Un opéra sans parole, un film muet, indique Lindsay Kemp dans la notice. Cette partition, qu’on qualifie souvent de cinématographique, est tissée de chants révolutionnaires, esquissés, psalmodiés dans la glaciale première partie, illustrant le décor du Palais qui requiert une particulière maîtrise des atmosphères. Un quart d’heure de désolation, froissée de bribes qui émergent à peine du silence. Vladimir Jurowski parcourt le tableau avec une volonté évidente de resserrer la trame, d’en dessiner avec autorité le sourd lyrisme. Toutefois sans optimiser la densité nécessaire, sans atteindre une palpable profondeur émotionnelle : ainsi, le « chant du prisonnier »  (8’04, aux cordes graves), un peu trop glabre. Certaines transitions du second mouvement tendent à la récession (les violons à 3’32, mesure 202, dans le « Ô Tsar, Petit Père »). Le début des Souvenirs éternels, poignant requiem en l’honneur des victimes, manquera aussi de poids pour habiter ce thrène ici trop décanté par les altos du LPO. Du moins cette marche funèbre « vous êtes tombés en victimes » (0’59-5’21) respecte-t-elle scrupuleusement le tempo indiqué (noire à 72) ainsi que les modulations d’allure (le piu mosso des violons à 6’43). En revanche dans le Finale, certains passages s’affaiblissent (4’14-5’20), le solo de cor anglais s’enlise (noire à 76 au lieu de 100 entre 8’36-11’40) et s’estompe abusivement. Heureusement la remobilisation nous vaut un Tocsin digne de la clameur qu’on attend du « Découvrez vos têtes en ce triste jour » (13’17, tiré des chœurs opus 88).

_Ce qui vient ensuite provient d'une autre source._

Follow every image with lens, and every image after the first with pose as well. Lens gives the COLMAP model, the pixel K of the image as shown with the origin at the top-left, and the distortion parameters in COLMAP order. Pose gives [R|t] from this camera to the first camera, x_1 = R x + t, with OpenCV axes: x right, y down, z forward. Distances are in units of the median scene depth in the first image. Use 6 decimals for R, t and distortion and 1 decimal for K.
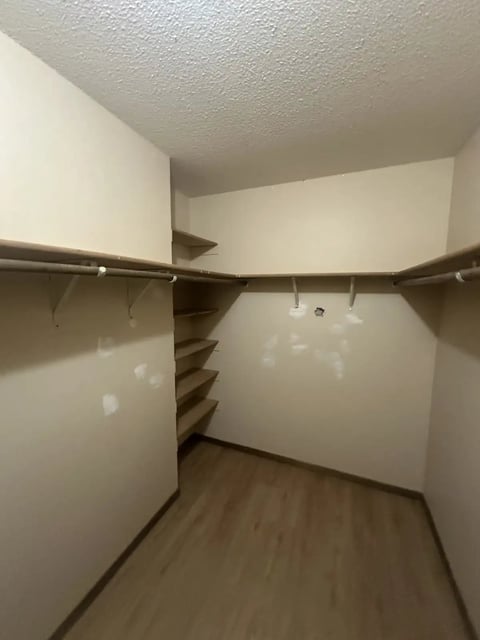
lens RADIAL K [[255.5, 0, 240.0], [0, 255.5, 320.0], [0, 0, 1]] dist [-0.003639, -0.000217]
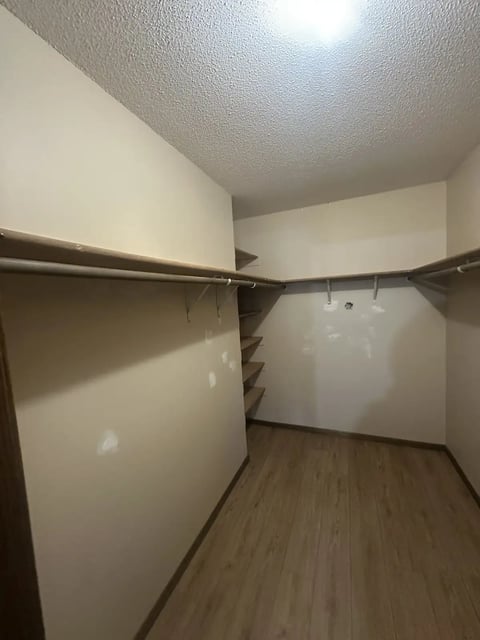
lens RADIAL K [[255.5, 0, 240.0], [0, 255.5, 320.0], [0, 0, 1]] dist [-0.003639, -0.000217]
pose [[0.997718, -0.067038, -0.008102, -0.232919], [0.066731, 0.997205, -0.033617, 0.048046], [0.010333, 0.032999, 0.999402, -0.268023]]
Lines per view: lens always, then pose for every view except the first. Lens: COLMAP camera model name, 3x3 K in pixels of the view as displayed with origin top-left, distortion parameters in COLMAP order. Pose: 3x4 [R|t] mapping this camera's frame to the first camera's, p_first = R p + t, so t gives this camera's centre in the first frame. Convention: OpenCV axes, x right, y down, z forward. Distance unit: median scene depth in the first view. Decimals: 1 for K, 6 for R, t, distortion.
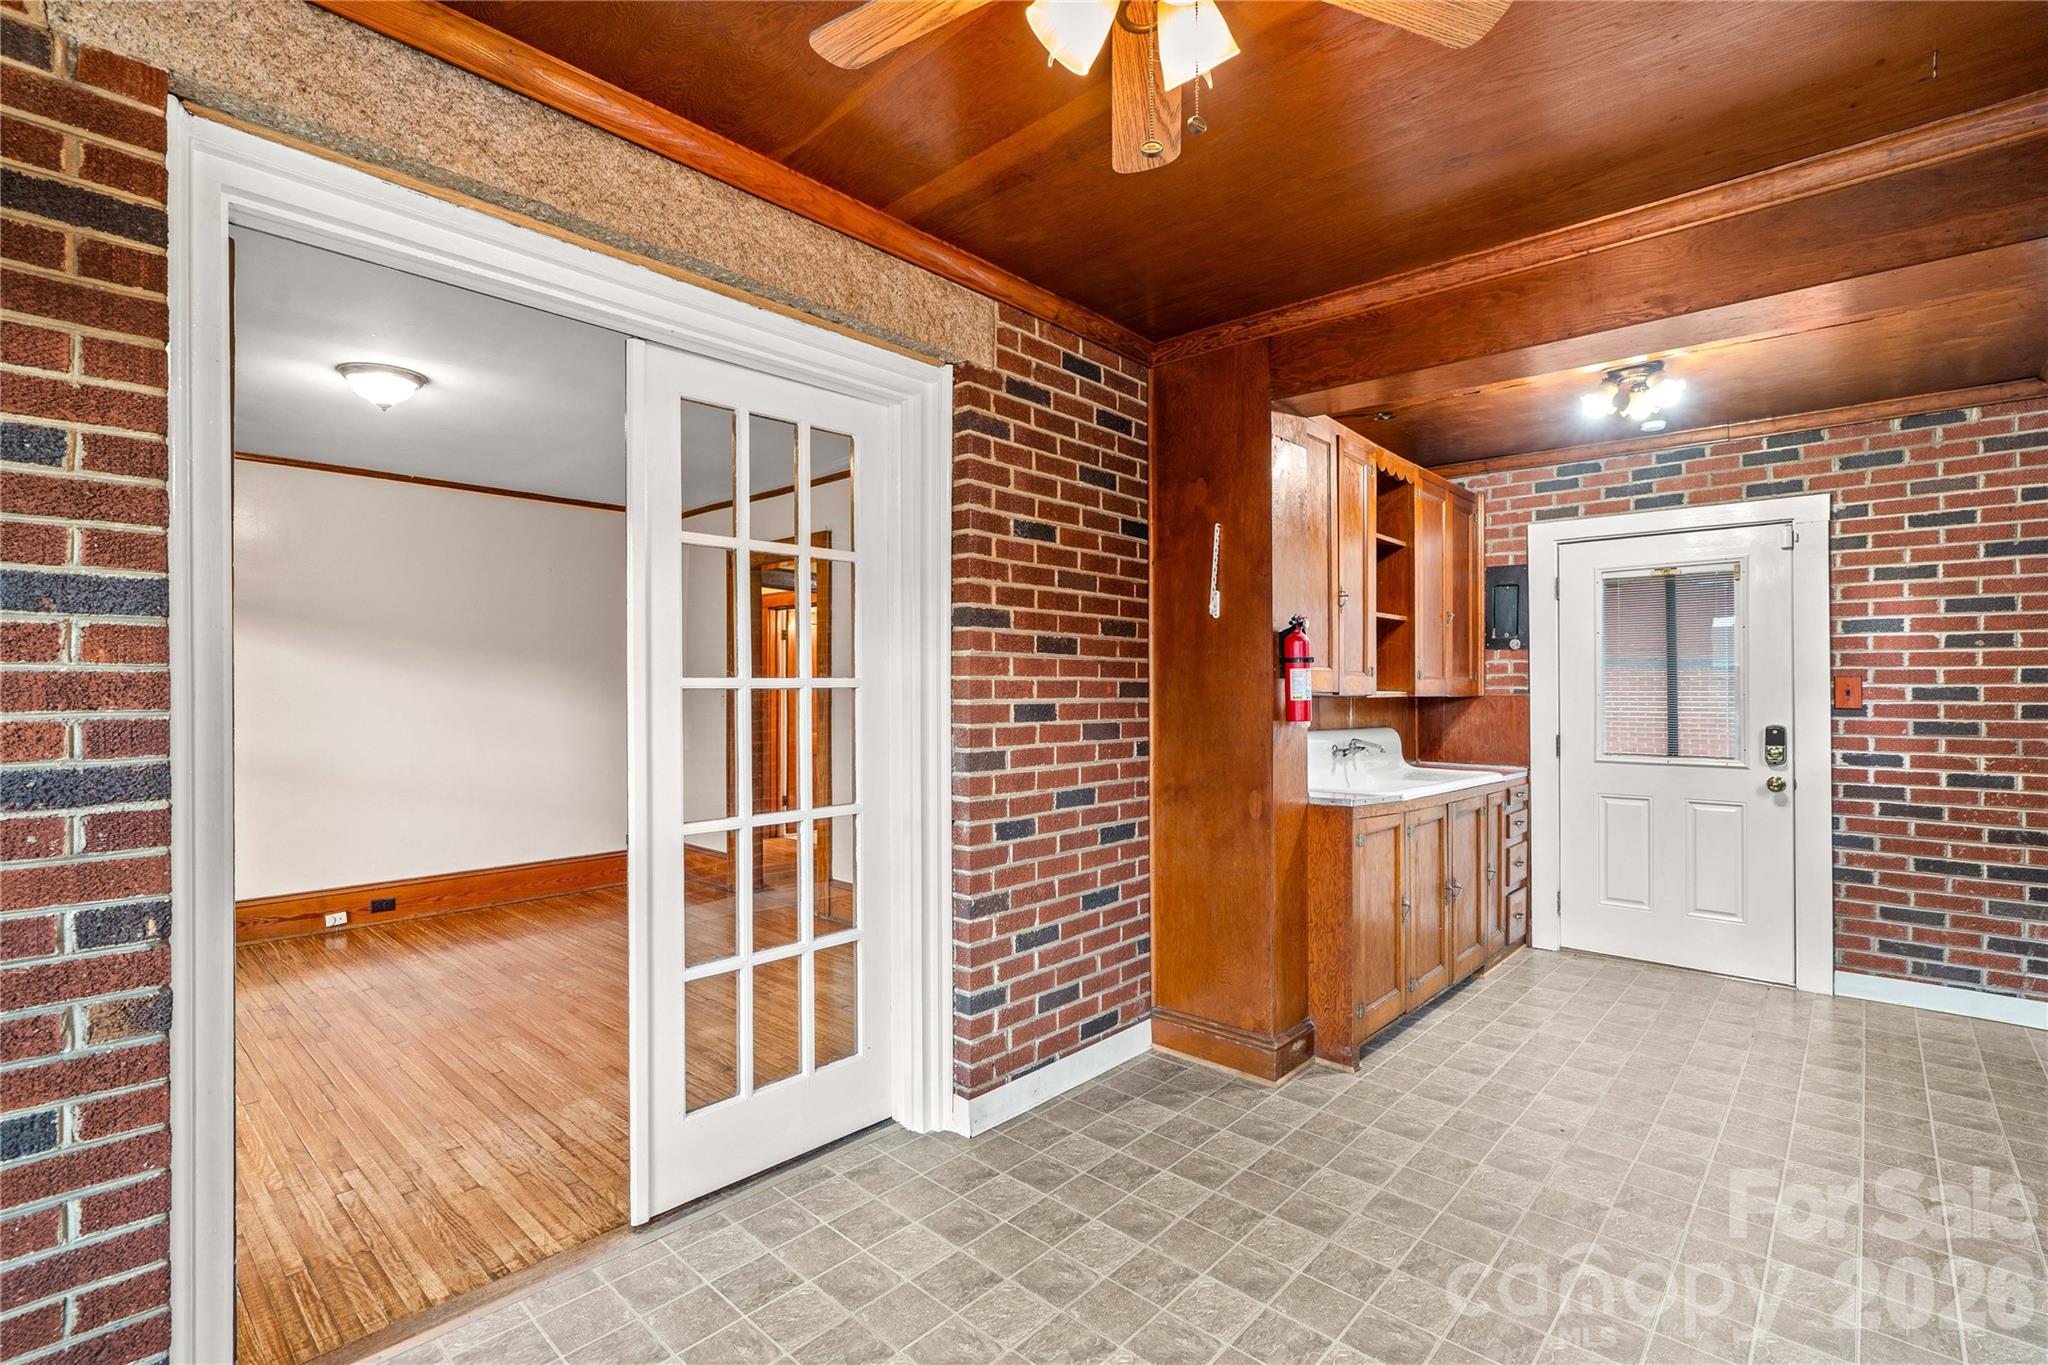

Le chef russe se montre fort convaincant dans les volets actifs, notamment l’insurrection de la seconde partie. La salve de caisse claire signalise l’ambition d’en découdre. Le tempo semblerait prude mais conforme à la partition qui prévoit la blanche à 108 durant tout cet épisode : ici blanche à 109 (10’34-13’00) puis une efficace accélération (blanche à 114) pour le faramineux déferlement de percussion (13’00-14’24).

Face aux micros, l’œuvre fut régulièrement abondée de témoignages marquants. Certains ancraient le message dans l’épaisseur du vécu  (André Cluytens, Bernard Haitink…), d’autres lui assuraient un sens descriptif aigu (Paavo Berglund chez Emi, Guennadi Rojdestvenski chez Melodiya…) ; certains privilégiaient le film historique en noir et blanc (Mravinski et Kondrachine chez Melodiya, Konwitschny chez Eterna…), d’autres la fresque en Technicolor (Stokowski chez Capitol, plus récemment Pletnev chez Pentatone, Gergiev et le Mariinsky…) Les applaudissements en fin du CD confirment un très bon concert, à apprécier comme tel, qui ne bouscule rien d’une discographie déjà variée et stimulante. Dans l’absolu nous recommandons Haitink, avec son Concertgebouworkest bouleversant et somptueux (Decca), ainsi que Dmitri Kitajenko à Cologne (Capriccio) qui propose peut-être la plus convaincante synthèse.